Stephen Smalley wrote:
On Thu, 2004-05-27 at 07:54, Daniel J Walsh wrote:
With the new design of the policy tree, we have moved the "contexts"
files into
/etc/selinux/*/contexts/
These files include default_contexts, file_contexts, default_type,
failsafe_contexts ...
as well as contexts for individual users like users/root. Currently the
security contexts for these files is etc_t. Should we change them so
something else? default_contexts_t? Should file_contexts be marked
differently then the others?
I'd suggest a single type (other than etc_t) for default_contexts,
default_type, failsafe_context, and the other files installed from
policy/appconfig. file_contexts should likely have a different type to
allow different access, so perhaps it should have its own directory and
type. With the old layout and policy, it ends up in policy_config_t,
but I think we want to distinguish it from the binary policy file as
well as from the appconfig files.
Ok how about, default_contexts_t for contexts directory and users
directory.
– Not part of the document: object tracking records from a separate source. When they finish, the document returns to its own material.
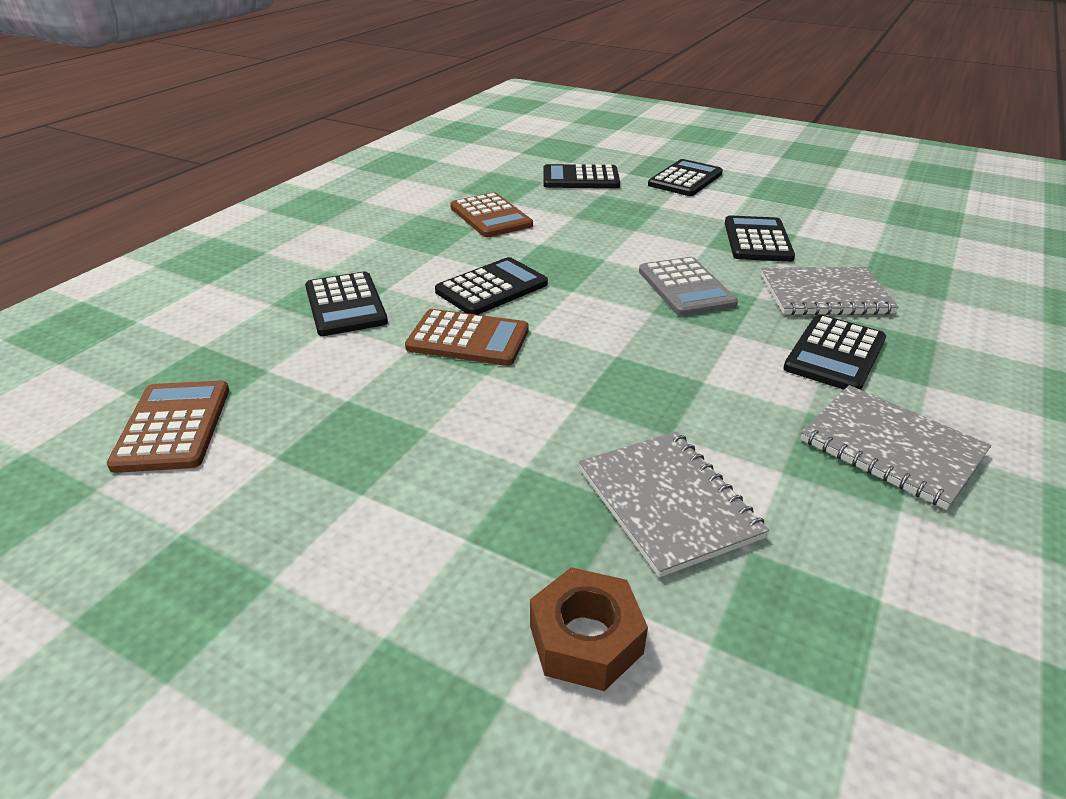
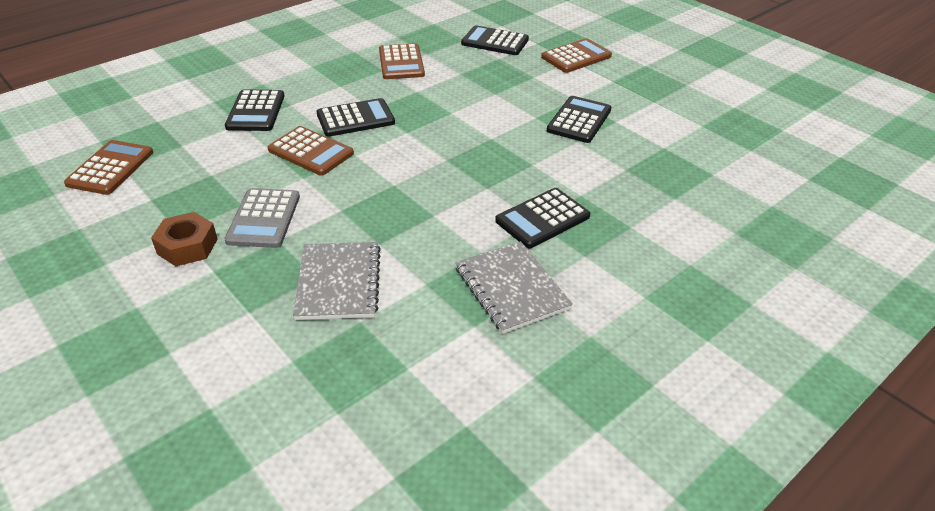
camera: 20 degrees right, 5 degrees up
(585, 639) = (230, 338): brown nut -> brown nut (187, 246)
(685, 179) = (576, 57): black calculator -> brown calculator
(686, 288) = (487, 147): grey calculator -> grey calculator (264, 219)
(825, 294) = (584, 174): grey notebook -> none

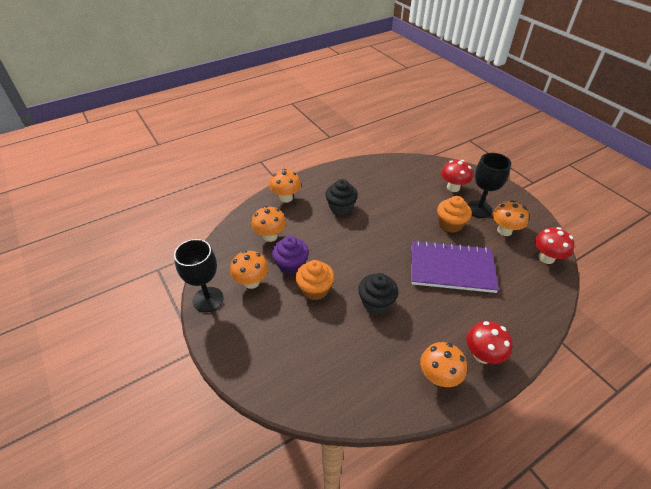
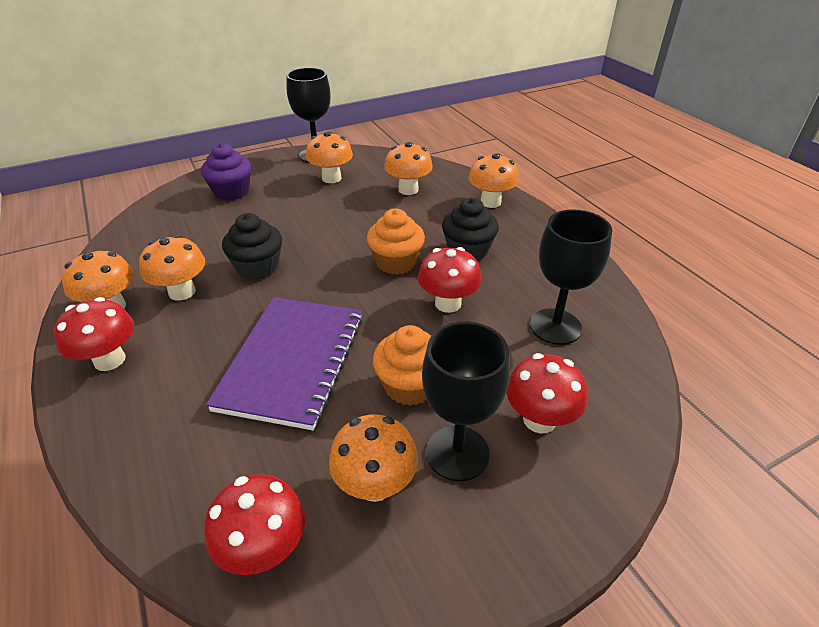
camera: 95 degrees right, 5 degrees down
(291, 265) = (351, 204): purple cupcake -> purple cupcake (231, 192)
(315, 289) = (302, 220): orange cupcake -> orange cupcake (396, 262)
(389, 214) = (448, 303): none -> red mushroom
(396, 180) = (555, 326): none -> black goblet
(412, 338) = (182, 292): none -> orange mushroom

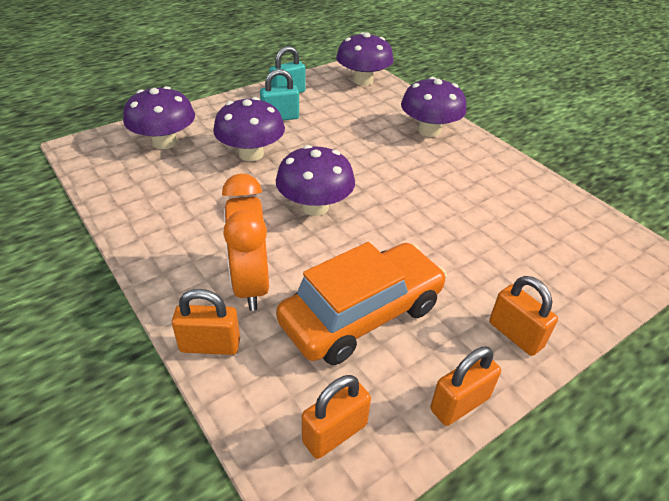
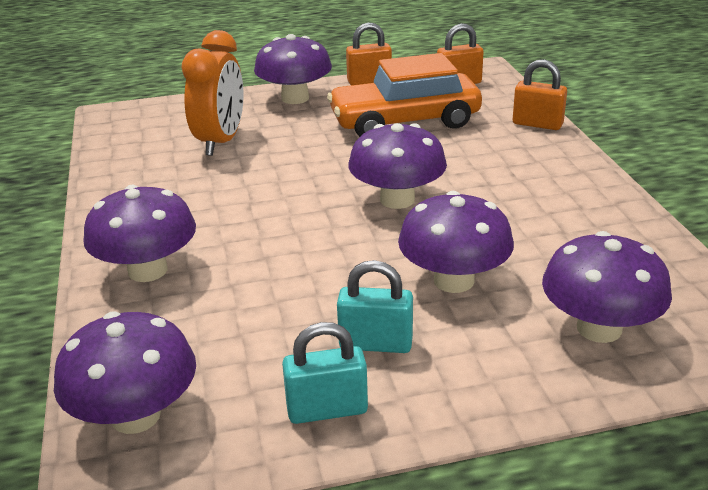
camera: 155 degrees left, 10 degrees down
(251, 284) = (494, 150): orange clock -> orange clock (221, 142)
(515, 335) = (295, 98): orange padlock -> purple mushroom

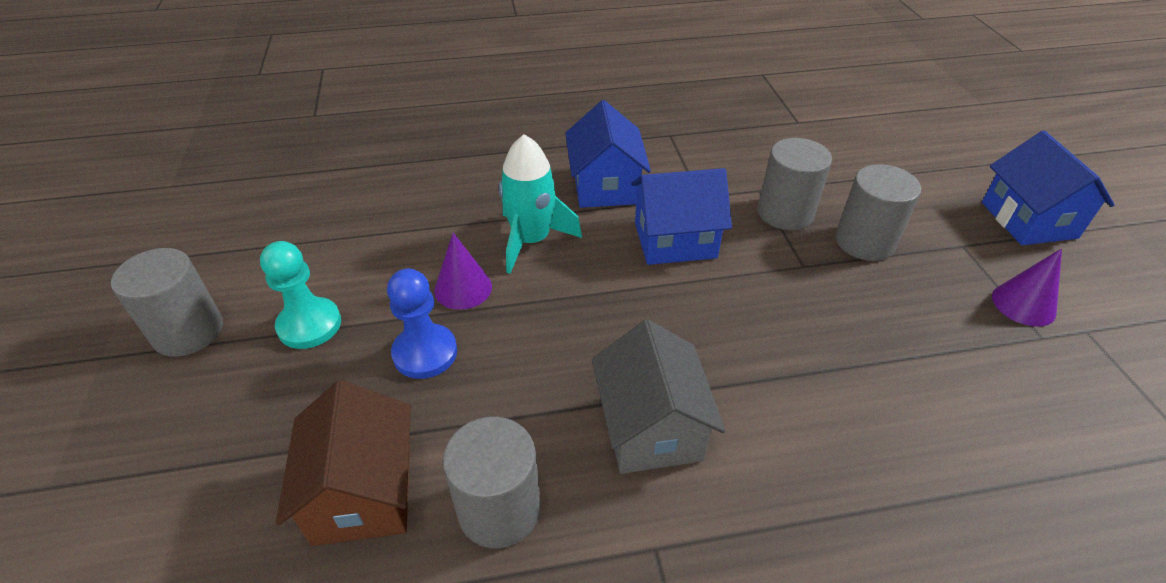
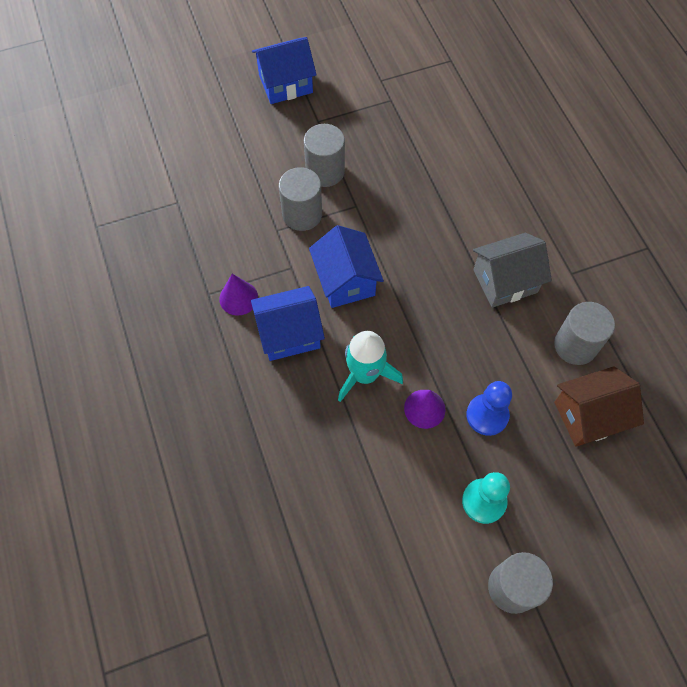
camera: 100 degrees left, 20 degrees up
(1023, 304) = (366, 102): purple cone -> purple cone (238, 298)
Create a new directory called files and put file_contexts in
there with a context of file_contexts_t.
Also since policy is determined by /etc/sysconfig/selinux, should we set
a special security context on it? If we do should we move it to a
directory where it would be easier to maintain the security context?
Maybe rename it to /etc/selinux/config?
I would prefer having a distinct type on it (and moving it to a
directory with that type so that we can easily preserve the type), as
the integrity of that file is critical to SELinux, at least in the
Fedora Core implementation.
Should that have default_contexts_t also? Or something different?